663 Phil. 58

SECOND DIVISION

[ G.R. No. 182563, April 11, 2011 ]

JOSE MIGUEL ANTON v. SPS. ERNESTO OLIVA +

JOSE MIGUEL ANTON, PETITIONER, VS. SPOUSES ERNESTO OLIVA AND CORAZON OLIVA AS SUBSTITUTED BY HER LEGAL HEIRS, NAMELY: GRAZIELA MARIE COLLANTES, GRETEL ELAINE DING, GLADYS MIRIAM OLIVA, GEOFFREY JOSEPH OLIVA AND GLYNNIS CARMEN CALPOTURA, RESPONDENTS.

D E C I S I O N

ABAD, J.:

This case is about the obligation to continue complying with the terms of the agreement despite the court's declaration that no partnership exist between the parties.

The Facts and the Case

On September 9, 2008 respondents Ernesto and Corazon Oliva[1] (the Olivas) filed an action for accounting and specific performance with damages against petitioner spouses Jose Miguel and Gladys Miriam Anton (the Antons) before the Regional Trial Court (RTC) of Quezon City.[2] The Olivas alleged that they entered into three Memoranda of Agreement (MOA)[3] with Gladys Miriam, their daughter, and Jose Miguel, their son-in-law, setting up a business partnership covering three fast food stores, known as "Pinoy Toppings" that were to be established at SM Megamall, SM Cubao, and SM Southmall. Under the MOAs, the Olivas wer,e entitled to 30% share of the net profits of the SM Megamall store and 20% in the cases of SM Cubao and SM Southmall stores.

The pertinent portions of the first MOA dated May 2, 1992, covering the SM Megamall store, provides:

  1. That the FIRST PARTY[4] shall be considered a partner with a THIRTY PERCENT (30%) share in the above-mentioned outlet to be set up by the SECOND PARTY;[5]

  2. That the proceeds of said business, after deducting the expenses, shall be used to pay the principal amount of £500,000.00 and the interest therein which is to be computed based on the bank rate since the FIRST PARTY secured the above amount through a bank loan;

  3. That the net profits, if any, after deducting the expenses and payments of the principal and interest shall be divided in a seventy percent (70%) for the SECOND PARTY and thirty percent (30%) to the FIRST PARTY;

  4. That the SECOND PARTY, particularly JOSE MIGUEL ANTON, shall have a free hand in running the above-described business without any interference from his partners, their agents, representatives, or assigns and should such interference happens, the SECOND PARTY has the right to buy back the share of the FIRST PARTY less the amounts already paid on the principal and to dissolve the partnership agreement. In case the above amount together with its corresponding interest had been fully paid and said interference shall take place, the SECOND PARTY shall also be entitled to dissolve the partnership agreement;

  5. That the parties agree to strictly comply with the terms and conditions of this agreement

The pertinent terms of the second MOA dated May 6, 1993, covering the SM Cubao store, reads:

  1. That the First Party shall be considered a partner with a 20% share in the above-mentioned outlet to be set up by the Second Party;

  2. That the proceeds of said business, after deducting the expenses, will be used to pay the principal amount of P240,000.00 and the interest therein which is to be computed based on the RCBC rate;

  3. That the net proceeds, if any, after deducting the expenses and payments of the principal and interest shall be divided on an eighty-twenty basis;

  4. That the Second Party, particularly JOSE MIGUEL ANTON, shall have a free hand in running the above-described establishment without any interference from his partners.

Material shown:
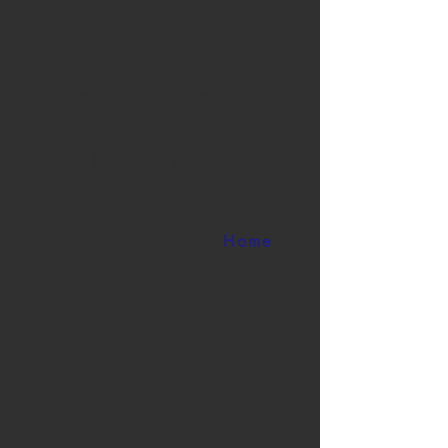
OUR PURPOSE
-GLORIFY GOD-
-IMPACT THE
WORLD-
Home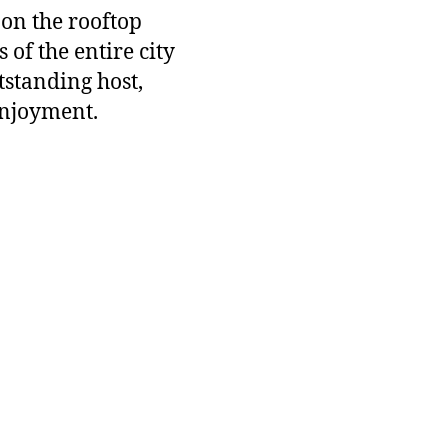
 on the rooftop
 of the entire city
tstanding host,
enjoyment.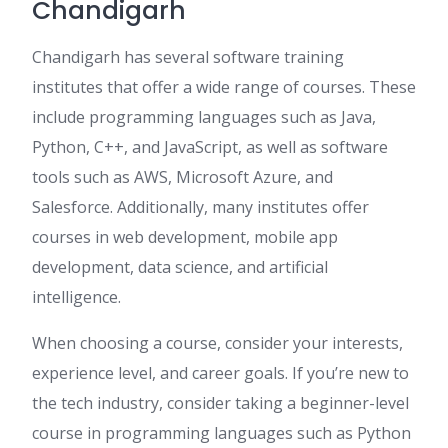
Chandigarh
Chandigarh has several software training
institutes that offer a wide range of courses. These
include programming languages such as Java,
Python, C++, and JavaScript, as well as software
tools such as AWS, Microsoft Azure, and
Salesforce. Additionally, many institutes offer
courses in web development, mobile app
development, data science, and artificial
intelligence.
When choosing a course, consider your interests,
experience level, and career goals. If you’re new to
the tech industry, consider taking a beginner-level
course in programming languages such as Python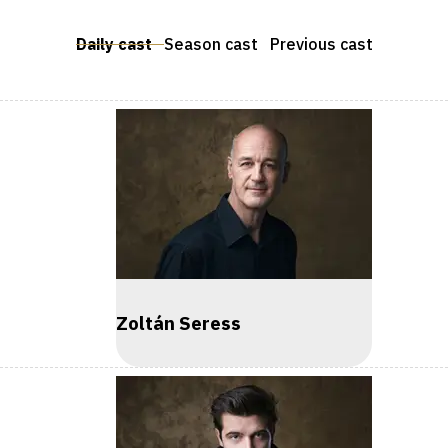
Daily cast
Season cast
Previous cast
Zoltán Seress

To do:
1. Translate this sentence from the court decision above into Spanish: "The Olivas alleged that they entered into three Memoranda of Agreement (MOA)[3] with Gladys Miriam, their daughter, and Jose Miguel, their son-in-law, setting up a business partnership covering three fast food stores, known as "Pinoy Toppings" that were to be established at SM Megamall, SM Cubao, and SM Southmall."
2. In the court decision, what date does the second MOA covering the SM Cubao store bear?
3. Reproduce the passage of the court decision that opens with the words containing "663 Phil. 58" and closes with "CARMEN CALPOTURA, RESPONDENTS.".

Answers by item number:
1. Los Oliva alegaron que celebraron tres Memorandos de Acuerdo (MOA)[3] con Gladys Miriam, su hija, y Jose Miguel, su yerno, con los que establecieron una sociedad comercial que abarcaba tres tiendas de comida rápida, conocidas como "Pinoy Toppings", que iban a instalarse en SM Megamall, SM Cubao y SM Southmall.

2. May 6, 1993.

3.
663 Phil. 58

SECOND DIVISION

[ G.R. No. 182563, April 11, 2011 ]

JOSE MIGUEL ANTON v. SPS. ERNESTO OLIVA +

JOSE MIGUEL ANTON, PETITIONER, VS. SPOUSES ERNESTO OLIVA AND CORAZON OLIVA AS SUBSTITUTED BY HER LEGAL HEIRS, NAMELY: GRAZIELA MARIE COLLANTES, GRETEL ELAINE DING, GLADYS MIRIAM OLIVA, GEOFFREY JOSEPH OLIVA AND GLYNNIS CARMEN CALPOTURA, RESPONDENTS.